Honestly the best tool for any of this kind of job is Valgrind's
Massif profiler [1].

It's already supported by our valgrind script - just run
./tools/valgrind-wireshark -m capture.pcap
which will produce an output file massif.out.PID. The 'ms_print'
command dumps human-readable summaries from that.

Of course valgrind doesn't exist on Windows, but if the problem is
reproducible with a capture file then it's pretty easy to rerun in a
linux vm.

The difficulty with our own instrumentation framework is that it would
be very difficult to tell where the memory allocation requests are
coming from - there's no cross-platform way that I know of to get a
stack backtrace with human-readable function names...

[1] http://valgrind.org/docs/manual/ms-manual.html

On Thu, Jul 25, 2013 at 10:16 AM, Anders Broman
<[email protected]> wrote:
>
>
> -----Original Message-----
> From: [email protected] 
> [mailto:[email protected]] On Behalf Of Jeff Morriss
> Sent: den 25 juli 2013 15:28
> To: Developer support list for Wireshark
> Subject: Re: [Wireshark-dev] Chart of wireshark memory usage
>
> On 07/25/13 08:18, Evan Huus wrote:
>> On 2013-07-25, at 12:47 AM, Anders Broman <[email protected]
>> <mailto:[email protected]>> wrote:
>>
>>> Jakub Zawadzki skrev 2013-07-20 16:41:
>>>> Hi all,
>>>>
>>>> Recently I was trying to move io_stat graph functionality to some 
>>>> GtkWidget.
>>>> For now I failed, but as a side effect result I've created memory
>>>> usage dialog ;]
>>>>
>>>> It looks like
>>>> this:http://www.wireshark.org/~darkjames/memory_dlg.png
>>>>
>>>> Attaching dirty patch (not ready for merging), enjoy.
>>>>
>>>> Cheers,
>>>> Jakub.
>>>>
>>> Hi,
>>> I committed the memory_dlg code as I made it work on windows and it
>>> will be easier to collaborate on it in SVN. For the emem patch should
>>> it return both the allocated and used sizes as that would be a more
>>> accurate indication of the memory used by the application.

☆ ☆ ☆ ☆ ☆ ☆ ☆

> Problems and tasks
• 1. In the memory profiling email, turn the paragraph beginning "It's already supported by our valgrind script" into a short bulleted list that keeps its main facts.
• 2. According to the memory profiling email, why would it be hard to use their own instrumentation framework for this job? Answer in one to three sentences.
• 3. Pick up the memory profiling email after its final sentence and keep writing in the same voice.

☆ ☆ ☆ ☆ ☆ ☆ ☆

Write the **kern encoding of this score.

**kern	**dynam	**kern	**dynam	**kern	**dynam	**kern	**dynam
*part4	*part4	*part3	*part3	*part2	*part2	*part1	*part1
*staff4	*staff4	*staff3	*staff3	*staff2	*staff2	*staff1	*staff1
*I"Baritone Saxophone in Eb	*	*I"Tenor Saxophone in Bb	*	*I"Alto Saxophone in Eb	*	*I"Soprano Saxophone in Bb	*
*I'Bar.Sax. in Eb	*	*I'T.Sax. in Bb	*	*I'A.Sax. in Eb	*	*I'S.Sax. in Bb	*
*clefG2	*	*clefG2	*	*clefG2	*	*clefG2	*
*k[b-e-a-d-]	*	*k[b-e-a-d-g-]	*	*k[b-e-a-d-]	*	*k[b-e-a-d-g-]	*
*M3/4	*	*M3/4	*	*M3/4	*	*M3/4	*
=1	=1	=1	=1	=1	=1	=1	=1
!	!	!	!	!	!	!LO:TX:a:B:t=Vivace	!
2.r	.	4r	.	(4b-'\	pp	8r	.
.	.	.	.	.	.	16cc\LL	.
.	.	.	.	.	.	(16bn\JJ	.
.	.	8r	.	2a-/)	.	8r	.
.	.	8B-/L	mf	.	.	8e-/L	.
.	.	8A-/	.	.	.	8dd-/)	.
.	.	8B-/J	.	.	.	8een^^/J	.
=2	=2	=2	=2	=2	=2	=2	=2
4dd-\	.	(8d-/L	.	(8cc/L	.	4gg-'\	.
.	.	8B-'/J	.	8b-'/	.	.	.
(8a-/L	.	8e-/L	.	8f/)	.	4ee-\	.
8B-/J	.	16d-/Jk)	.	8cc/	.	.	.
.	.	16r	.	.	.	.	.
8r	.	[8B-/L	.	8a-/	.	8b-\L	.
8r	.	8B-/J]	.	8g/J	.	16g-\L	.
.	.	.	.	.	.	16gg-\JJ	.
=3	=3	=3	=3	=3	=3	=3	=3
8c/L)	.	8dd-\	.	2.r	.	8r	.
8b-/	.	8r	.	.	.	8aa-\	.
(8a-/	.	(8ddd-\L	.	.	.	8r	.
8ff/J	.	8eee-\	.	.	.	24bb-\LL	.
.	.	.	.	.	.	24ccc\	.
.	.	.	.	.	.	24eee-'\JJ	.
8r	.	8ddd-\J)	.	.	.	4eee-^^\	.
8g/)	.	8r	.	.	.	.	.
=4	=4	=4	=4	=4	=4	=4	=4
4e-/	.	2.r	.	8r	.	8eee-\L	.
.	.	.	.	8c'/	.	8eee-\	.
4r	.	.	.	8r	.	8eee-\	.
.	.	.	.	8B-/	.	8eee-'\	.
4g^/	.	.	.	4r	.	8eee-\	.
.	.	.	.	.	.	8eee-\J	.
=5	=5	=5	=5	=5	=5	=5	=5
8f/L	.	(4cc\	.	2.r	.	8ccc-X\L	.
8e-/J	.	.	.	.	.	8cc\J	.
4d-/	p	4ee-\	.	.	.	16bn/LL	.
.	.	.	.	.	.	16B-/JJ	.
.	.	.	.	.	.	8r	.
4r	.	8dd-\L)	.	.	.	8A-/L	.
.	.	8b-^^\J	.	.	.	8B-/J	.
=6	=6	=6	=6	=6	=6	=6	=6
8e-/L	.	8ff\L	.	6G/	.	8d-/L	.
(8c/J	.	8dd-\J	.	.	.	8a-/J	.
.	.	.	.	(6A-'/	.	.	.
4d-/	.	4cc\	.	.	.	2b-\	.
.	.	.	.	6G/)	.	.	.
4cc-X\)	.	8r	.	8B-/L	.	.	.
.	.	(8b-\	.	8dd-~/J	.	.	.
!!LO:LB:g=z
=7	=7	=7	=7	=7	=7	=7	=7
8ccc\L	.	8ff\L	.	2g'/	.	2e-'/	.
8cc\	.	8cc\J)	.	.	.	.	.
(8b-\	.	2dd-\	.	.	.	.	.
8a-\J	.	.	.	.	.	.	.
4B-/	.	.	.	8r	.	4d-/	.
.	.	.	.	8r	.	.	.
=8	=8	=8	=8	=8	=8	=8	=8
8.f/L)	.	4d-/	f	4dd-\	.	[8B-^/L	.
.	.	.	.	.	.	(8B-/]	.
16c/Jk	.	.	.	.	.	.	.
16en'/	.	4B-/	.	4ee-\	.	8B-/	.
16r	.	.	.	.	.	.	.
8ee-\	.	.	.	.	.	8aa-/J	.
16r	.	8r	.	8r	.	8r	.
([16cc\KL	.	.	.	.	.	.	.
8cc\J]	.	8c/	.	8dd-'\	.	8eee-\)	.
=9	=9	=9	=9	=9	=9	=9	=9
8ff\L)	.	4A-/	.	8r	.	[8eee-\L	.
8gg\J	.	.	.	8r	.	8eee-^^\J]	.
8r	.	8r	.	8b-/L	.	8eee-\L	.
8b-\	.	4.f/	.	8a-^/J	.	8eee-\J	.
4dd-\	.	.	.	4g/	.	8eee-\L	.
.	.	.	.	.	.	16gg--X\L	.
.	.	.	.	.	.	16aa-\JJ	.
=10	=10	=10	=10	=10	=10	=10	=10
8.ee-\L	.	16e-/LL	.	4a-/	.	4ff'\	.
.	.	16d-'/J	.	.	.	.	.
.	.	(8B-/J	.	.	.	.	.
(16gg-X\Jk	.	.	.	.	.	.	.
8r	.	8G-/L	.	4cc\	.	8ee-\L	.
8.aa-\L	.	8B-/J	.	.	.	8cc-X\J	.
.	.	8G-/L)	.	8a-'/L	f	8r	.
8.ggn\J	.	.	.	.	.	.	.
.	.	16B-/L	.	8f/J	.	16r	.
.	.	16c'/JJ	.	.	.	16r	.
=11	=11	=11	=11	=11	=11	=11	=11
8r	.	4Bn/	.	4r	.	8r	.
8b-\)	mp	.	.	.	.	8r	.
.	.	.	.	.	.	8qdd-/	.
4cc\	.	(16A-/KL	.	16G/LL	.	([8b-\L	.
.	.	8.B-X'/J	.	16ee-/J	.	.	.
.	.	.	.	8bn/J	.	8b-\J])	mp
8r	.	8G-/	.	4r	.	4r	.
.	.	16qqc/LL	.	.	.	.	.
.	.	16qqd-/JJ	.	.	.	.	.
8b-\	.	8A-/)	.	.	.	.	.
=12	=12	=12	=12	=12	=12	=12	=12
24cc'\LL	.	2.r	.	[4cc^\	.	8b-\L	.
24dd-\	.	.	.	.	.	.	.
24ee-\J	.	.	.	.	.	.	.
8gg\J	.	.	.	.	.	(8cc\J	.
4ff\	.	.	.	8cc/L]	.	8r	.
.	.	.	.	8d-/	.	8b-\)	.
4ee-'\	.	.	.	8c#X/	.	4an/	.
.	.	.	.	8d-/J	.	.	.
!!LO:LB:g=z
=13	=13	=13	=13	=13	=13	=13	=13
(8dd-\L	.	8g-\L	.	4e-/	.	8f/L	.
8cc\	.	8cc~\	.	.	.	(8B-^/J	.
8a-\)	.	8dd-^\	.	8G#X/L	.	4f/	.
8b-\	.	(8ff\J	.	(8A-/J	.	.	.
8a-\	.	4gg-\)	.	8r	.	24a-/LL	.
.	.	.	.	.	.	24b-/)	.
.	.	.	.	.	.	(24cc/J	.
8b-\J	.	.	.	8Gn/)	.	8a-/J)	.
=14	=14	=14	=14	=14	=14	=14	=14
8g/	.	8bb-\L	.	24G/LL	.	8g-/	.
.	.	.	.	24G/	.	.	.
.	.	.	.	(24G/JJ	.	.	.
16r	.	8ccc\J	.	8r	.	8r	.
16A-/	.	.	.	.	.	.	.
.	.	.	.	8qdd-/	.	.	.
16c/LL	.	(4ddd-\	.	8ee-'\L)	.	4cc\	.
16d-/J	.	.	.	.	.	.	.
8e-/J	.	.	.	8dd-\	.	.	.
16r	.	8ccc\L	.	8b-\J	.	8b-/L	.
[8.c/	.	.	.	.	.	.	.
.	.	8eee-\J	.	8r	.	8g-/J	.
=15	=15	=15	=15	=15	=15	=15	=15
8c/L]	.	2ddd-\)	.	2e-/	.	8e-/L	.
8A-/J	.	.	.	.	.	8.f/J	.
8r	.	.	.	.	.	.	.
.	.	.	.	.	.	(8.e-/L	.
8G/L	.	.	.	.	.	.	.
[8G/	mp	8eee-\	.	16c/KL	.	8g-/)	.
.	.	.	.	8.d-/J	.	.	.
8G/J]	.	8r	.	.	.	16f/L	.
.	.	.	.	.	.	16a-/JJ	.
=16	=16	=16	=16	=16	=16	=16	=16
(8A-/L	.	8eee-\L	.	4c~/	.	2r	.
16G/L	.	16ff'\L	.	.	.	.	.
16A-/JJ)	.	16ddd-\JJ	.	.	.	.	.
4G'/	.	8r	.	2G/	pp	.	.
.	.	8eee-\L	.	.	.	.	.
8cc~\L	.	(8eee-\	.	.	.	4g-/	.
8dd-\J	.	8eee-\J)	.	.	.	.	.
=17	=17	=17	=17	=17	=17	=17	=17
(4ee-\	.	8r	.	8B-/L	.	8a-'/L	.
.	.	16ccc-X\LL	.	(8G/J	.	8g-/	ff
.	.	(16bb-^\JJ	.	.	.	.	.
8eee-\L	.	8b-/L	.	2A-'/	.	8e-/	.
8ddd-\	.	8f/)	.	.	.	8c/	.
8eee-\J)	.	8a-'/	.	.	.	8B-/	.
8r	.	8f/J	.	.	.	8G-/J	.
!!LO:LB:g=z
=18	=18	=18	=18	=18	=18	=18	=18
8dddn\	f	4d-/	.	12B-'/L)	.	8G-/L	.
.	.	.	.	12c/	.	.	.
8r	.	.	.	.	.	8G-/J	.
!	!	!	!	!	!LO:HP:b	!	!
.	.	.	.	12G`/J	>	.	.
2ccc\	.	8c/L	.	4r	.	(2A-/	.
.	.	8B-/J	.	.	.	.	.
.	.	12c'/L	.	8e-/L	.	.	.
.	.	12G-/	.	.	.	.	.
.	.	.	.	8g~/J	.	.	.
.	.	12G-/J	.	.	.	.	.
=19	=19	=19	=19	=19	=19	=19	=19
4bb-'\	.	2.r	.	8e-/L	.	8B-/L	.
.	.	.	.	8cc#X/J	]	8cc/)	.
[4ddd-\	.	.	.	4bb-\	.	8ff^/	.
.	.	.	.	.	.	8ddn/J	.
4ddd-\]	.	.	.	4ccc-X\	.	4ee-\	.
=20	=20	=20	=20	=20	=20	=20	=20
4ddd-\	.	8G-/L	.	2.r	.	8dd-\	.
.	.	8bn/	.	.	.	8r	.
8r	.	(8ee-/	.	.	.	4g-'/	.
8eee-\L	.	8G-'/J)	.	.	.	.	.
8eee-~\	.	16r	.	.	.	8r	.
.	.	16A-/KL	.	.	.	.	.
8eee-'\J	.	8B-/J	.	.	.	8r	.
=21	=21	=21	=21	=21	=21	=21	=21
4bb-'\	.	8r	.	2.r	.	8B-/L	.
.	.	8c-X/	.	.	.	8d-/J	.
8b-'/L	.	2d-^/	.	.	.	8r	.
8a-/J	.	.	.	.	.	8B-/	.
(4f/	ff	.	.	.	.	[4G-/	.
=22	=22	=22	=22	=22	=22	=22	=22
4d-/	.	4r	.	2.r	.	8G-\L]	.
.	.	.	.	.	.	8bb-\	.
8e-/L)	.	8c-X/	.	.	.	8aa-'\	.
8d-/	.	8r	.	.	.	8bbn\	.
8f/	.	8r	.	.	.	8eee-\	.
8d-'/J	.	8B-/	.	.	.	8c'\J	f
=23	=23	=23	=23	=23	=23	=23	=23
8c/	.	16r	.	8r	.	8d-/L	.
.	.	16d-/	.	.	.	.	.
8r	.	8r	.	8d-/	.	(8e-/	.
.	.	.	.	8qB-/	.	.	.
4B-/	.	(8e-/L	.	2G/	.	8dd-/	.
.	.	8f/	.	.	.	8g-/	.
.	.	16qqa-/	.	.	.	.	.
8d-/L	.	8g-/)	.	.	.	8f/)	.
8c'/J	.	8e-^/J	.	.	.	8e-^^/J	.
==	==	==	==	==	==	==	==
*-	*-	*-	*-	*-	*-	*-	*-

☆ ☆ ☆ ☆ ☆ ☆ ☆

> Outputs for the tasks
• 1.
- Valgrind's Massif profiler is already supported by the existing valgrind script.
- Run it with: ./tools/valgrind-wireshark -m capture.pcap
- This writes an output file named massif.out.PID.
- The 'ms_print' command turns that file into human-readable summaries.

• 2. It would be very hard to tell where the memory allocation requests are coming from. The writer knows of no cross-platform way to get a stack backtrace with human-readable function names.

• 3.
>>>
>>> For the function reading the memory used by the application should
>>> that be in it's on section in epan or wsutil if it's useful for other
>>> purposes? Part of the summary information?
>>> Regards
>>> Anders
>>
>> If people are interested in pursuing this further, it would be very
>> easy to write a wmem allocator that provides much more detailed
>> statistics (number of allocations by size, for example). Not
>> everything goes though wmem yet, but I'll get there eventually.
>
> I looked at adding some kind of profiling to Wireshark's memory usage some 
> years ago (but lost interest in my method).  What I *really* wanted to know 
> was "where is the memory going?"  Is it TCP reassembly, frame_data's, or 
> what?  And I wanted it to be visible in a normal Wireshark build so if some 
> user complained of high memory usage we could see what, in their particular 
> trace file, was causing the usage.
>
> I was thinking that when we have the framework in place we can add queries to 
> read hash table sizes etc, it might not give the exact
> Memory usage but at least an approximation(Hmm might not work for fragment 
> tables...as the fragment size isn't known).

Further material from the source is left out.